Since the records include pictures, leave those out while you reproduce exactly and only the lines from the one containing "number of rows, indexes" through the one containing "for diagram below](./sample/c4-banking-system.puml)", inclusive.

• _Document images with source code_:
- - - -

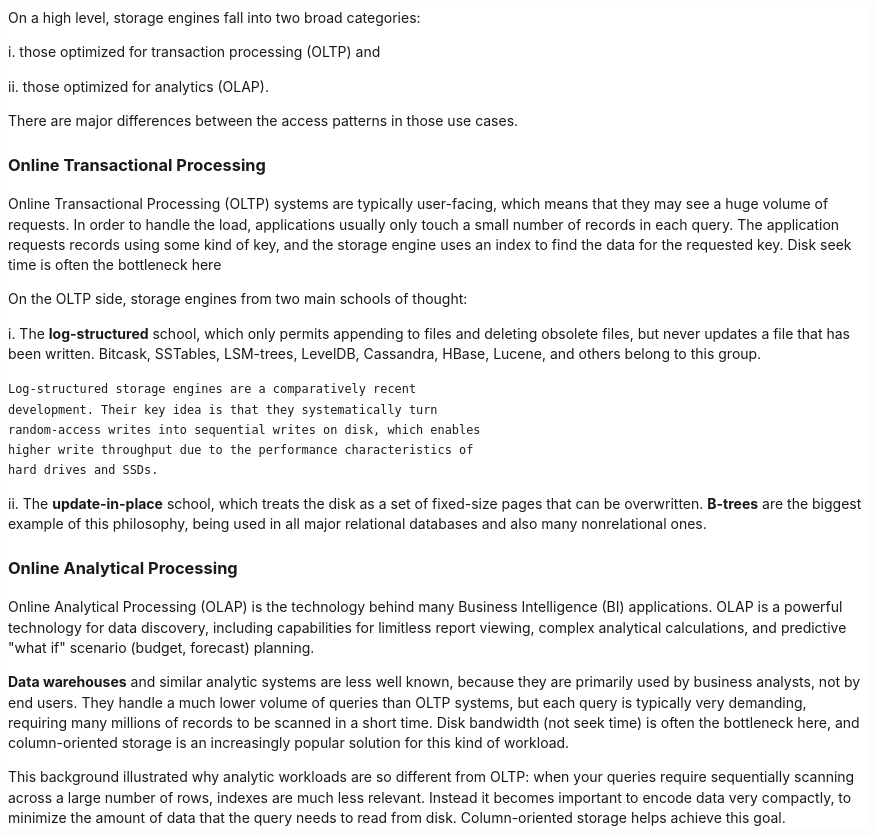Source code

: On a high level, storage engines fall into two broad categories:

i.  those optimized for transaction processing (OLTP) and

ii. those optimized for analytics (OLAP).

There are major differences between the access patterns in those use
cases.

### Online Transactional Processing

Online Transactional Processing (OLTP) systems are typically
user-facing, which means that they may see a huge volume of requests. In
order to handle the load, applications usually only touch a small number
of records in each query. The application requests records using some
kind of key, and the storage engine uses an index to find the data for
the requested key. Disk seek time is often the bottleneck here

On the OLTP side, storage engines from two main schools of thought:

i.  The **log-structured** school, which only permits appending to files
    and deleting obsolete files, but never updates a file that has been
    written. Bitcask, SSTables, LSM-trees, LevelDB, Cassandra, HBase,
    Lucene, and others belong to this group.

    Log-structured storage engines are a comparatively recent
    development. Their key idea is that they systematically turn
    random-access writes into sequential writes on disk, which enables
    higher write throughput due to the performance characteristics of
    hard drives and SSDs.

ii. The **update-in-place** school, which treats the disk as a set of
    fixed-size pages that can be overwritten. **B-trees** are the
    biggest example of this philosophy, being used in all major
    relational databases and also many nonrelational ones.

### Online Analytical Processing

Online Analytical Processing (OLAP) is the technology behind many
Business Intelligence (BI) applications. OLAP is a powerful technology
for data discovery, including capabilities for limitless report viewing,
complex analytical calculations, and predictive "what if" scenario
(budget, forecast) planning.

**Data warehouses** and similar analytic systems are less well known,
because they are primarily used by business analysts, not by end users.
They handle a much lower volume of queries than OLTP systems, but each
query is typically very demanding, requiring many millions of records to
be scanned in a short time. Disk bandwidth (not seek time) is often the
bottleneck here, and column-oriented storage is an increasingly popular
solution for this kind of workload.

This background illustrated why analytic workloads are so different from
OLTP: when your queries require sequentially scanning across a large
number of rows, indexes are much less relevant. Instead it becomes
important to encode data very compactly, to minimize the amount of data
that the query needs to read from disk. Column-oriented storage helps
achieve this goal.
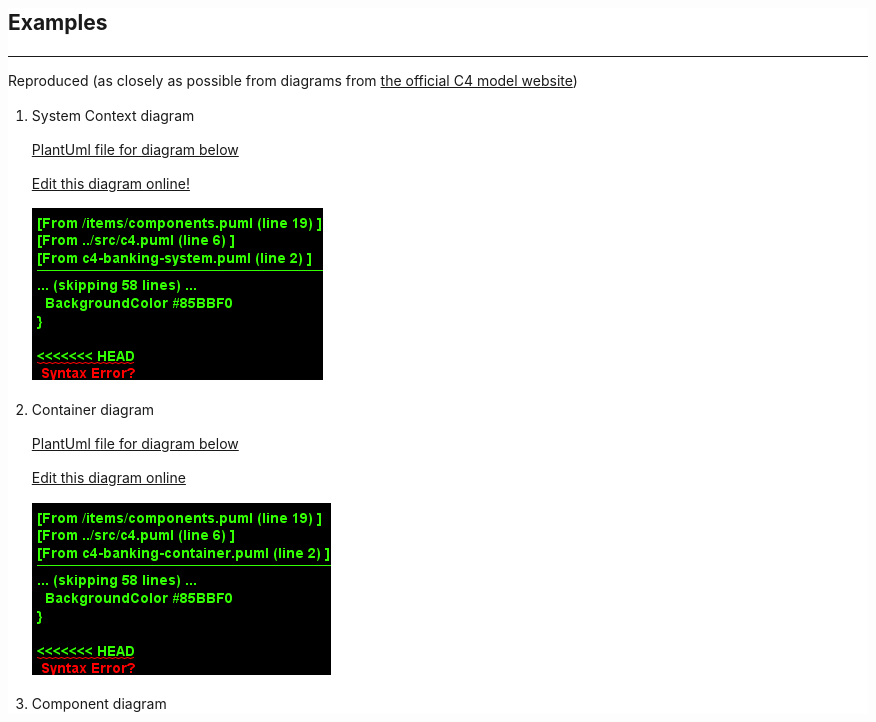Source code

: ## Examples
---

Reproduced (as closely as possible from diagrams from [the official C4 model website](https://c4model.com/))

1. System Context diagram

    [PlantUml file for diagram below](./sample/c4-banking-system.puml)

    [Edit this diagram online!](http://www.plantuml.com/plantuml/uml/jP8_Rzim4CLtVefhHgEH5az1OAGDF6G8423PcY0uKsUBCFy8l6FjeEXtxrcIvTG1sYuLj8ZwlSVtUBnXmImbUFF9HUjBGoLxQ4KwlghhZBjguwGjgyAKROf2KIgRGirRJnYbJONhs_dbWyTuS7dSkbW7PA5ShuhpJPsAT4LgEw-wmov6d7Y2hnYLt02_AHgCnKvSYl3KEWPzfJqXZpq2jCVGgL9mIn7MEOKffPs7r93lSvbCLZ1kbAI0ph_o8B--NkurL4G_6YuMyCs0FhFPyl90ZbbcCzClFsa45mV5lRCvSLeBBFUsLNVg4NglCo_QBMr8esVuqVz7Aod3nGDbJcepDNgEjuKb1SeNckikZha6JdCXWns18Skfa-jXajVLu3NfF_OQkjsDWhFZr9OJzCNxj3jjoI09lZlQJO2BwvG3zXF2LIe2Mj9bE6JuF55eRIfH630s47HAqE5R85tfaPVpAW7LDsEWKnUTqP-wt1yL_wlCltVvQSnn2wYQj8lLukDihg0miJbVdmJJ2VnTaTsc5PMylzDACyLcl8Ry70ihQynlJAMYOz8p0KWoD_fTWly5)

    ![System Context Fiagram](./sample/c4-banking-system.png)

2. Container diagram

    [PlantUml file for diagram below](./sample/c4-banking-container.puml)

    [Edit this diagram online](http://www.plantuml.com/plantuml/uml/bPDHQzim4CVVzIcq3n3xfK-bcD9sq9Lr2qq6WoQKYtsDHQMJa4waO-oxx-mQrtDeMKiVWlZzzB__HJbF396pi-gJeThc1dEqkcKEwRGi8noAlU4sxtB2M7jY92vgxyhqP168MvzJUNcoM5gWxfRLaw7IGMACvIuRsvG-SyXSrYT5w58K6xQeBu24tElqIr2dQWXiFEbrQvAMVsvVaKj91KCODJw32o8pF27fn-ZTE6Xzudo3jXzDAQZPHrtdnDw9TtRsXHWZWTLBZCbJLIbrXpK3xUKw1uOU8pXyU9b6-C_F0x_gJuH_nL5u-nwguiYQFXU97tP3cqu8G0qsLQL_Aor_CdFm7QGFk7k04AofeL_7PF1n2rKrarBukEFypbZy7wyN6s3OGSBnmvI-6iwEGY2OjsxzezIyw-A-DKs3j8rct_AYclLIARoF7rTwEwBn1rfKOnkbngTI59MUQwVwHy8DtLypXxJzbqtX64rJP3hO75FTXeg-W73pPpXG4lppzklcUhrUhhOlXiL74SRn1Rn3Q5B_YzWGKACFqJ0cpLxicwkBo-sGbODuqmSixWf5wCysb9EXlJYhs_LogwRWu8xDffwQVpb5js2X9VErnStg-xTog37kv0FEkUHbP_y2)

    ![Container diagram](./sample/c4-banking-container.png)

3. Component diagram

- - - -

• _Result of this task_:
number of rows, indexes are much less relevant. Instead it becomes
important to encode data very compactly, to minimize the amount of data
that the query needs to read from disk. Column-oriented storage helps
achieve this goal.
Source code

: ## Examples
---

Reproduced (as closely as possible from diagrams from [the official C4 model website](https://c4model.com/))

1. System Context diagram

    [PlantUml file for diagram below](./sample/c4-banking-system.puml)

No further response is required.